Sedangkan pada masa Orde Baru – 1998 yang lalu, birokrasi kita menjadi “alat” kekuatan sosial dan politik yang dominan yaitu Golkar. Kemenangan Golkar pada empat kali pemilu, salah satu faktor yang menentukan kemenangan itu adalah peranan birokrasi kita. Birokrasi kita ikut memilih dalam pemilu, dan tidak ada alternatif lain yang dipilih kecuali Golkar. Jadi secara singkat letak perbedaan masa orde lama dan orde baru terhadap birokrasi kita adalah pada orde lama, tiga aliran politik sama-sama mempunyai akses ke birokrasi. Sedangkan pada periode orde Baru, birokrasi “diwajibkan” memihak ke Golkar.

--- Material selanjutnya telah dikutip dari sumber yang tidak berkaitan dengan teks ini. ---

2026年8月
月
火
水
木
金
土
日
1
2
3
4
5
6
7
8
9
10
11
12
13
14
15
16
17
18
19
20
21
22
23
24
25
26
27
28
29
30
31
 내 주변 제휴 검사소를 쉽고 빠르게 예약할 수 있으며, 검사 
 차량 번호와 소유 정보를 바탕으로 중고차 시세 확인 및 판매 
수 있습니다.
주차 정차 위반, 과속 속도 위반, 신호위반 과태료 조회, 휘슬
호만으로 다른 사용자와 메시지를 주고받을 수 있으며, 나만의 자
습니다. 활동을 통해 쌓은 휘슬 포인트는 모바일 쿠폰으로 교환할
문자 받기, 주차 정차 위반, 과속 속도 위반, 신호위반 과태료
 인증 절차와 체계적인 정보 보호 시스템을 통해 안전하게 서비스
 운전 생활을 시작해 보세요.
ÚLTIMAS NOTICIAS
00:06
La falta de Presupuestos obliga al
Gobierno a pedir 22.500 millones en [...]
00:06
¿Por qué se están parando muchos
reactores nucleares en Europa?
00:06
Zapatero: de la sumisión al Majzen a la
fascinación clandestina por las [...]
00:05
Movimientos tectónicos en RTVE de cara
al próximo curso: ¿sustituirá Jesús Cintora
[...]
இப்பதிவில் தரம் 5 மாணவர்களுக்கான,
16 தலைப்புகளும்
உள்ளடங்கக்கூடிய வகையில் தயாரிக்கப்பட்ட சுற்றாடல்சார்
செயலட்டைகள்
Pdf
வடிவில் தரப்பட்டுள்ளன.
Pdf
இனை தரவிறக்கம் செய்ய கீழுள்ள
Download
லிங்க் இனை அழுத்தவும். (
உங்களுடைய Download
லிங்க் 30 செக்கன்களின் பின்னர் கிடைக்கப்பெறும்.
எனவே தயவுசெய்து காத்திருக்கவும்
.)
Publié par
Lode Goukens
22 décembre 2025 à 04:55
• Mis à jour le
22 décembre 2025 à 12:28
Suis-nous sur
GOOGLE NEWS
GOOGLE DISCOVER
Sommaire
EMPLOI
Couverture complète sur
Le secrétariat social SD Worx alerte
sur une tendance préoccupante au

Pada masa reformasi. Kedudukan birokrasi atau sikap birokrasi pemerintah masih penuh tanda tanya. Karena pada masa reformasi ini telah muncul kembali multi partai, sehingga: (1) tidak ada kekuatan politik yang dominan, (2) kepada siapa ia harus memihak, (3) Golkar masih cukup kuat Sifat masyarakat negara-negara sedang berkembang merupakan pangkal ketidaknetralan birokrasi. Pada umumnya masyarakat di negara-negara tersebut adalah masyarakat transisi, yakni antara msyarakat yang mempunyai karakteristik tradisional sekaligus modern. Masyarakat demikian biasa dikenal dengan prismatic society (masyarakat prismatik). Menurut Fred W. Riggs, masyarakat prismatik mempunyai tiga ciri utama. 1. Heteroginitas yakni perbedaan dan percampuran yang nyata antara sifat-sifat tradisional dan modern; 2. Formalisme menggambarkan adanya ketidaksesuaian dalam kadar yang cukup tinggi antara berbagai hal yang telah ditetapkan secara formal dengan praktek atau tindakan nyata di lapangan. Ketidaksesuaian antara norma-norma formal dengan realita; 3. Overlapping merupakan gambaran kelaziman adanya tindakan antara berbagai struktur formal yang dideferensiasikan dan dispesialisasikan dengan berbagai struktur informal yang belum dideferensiasikan dan dispesialisasikan.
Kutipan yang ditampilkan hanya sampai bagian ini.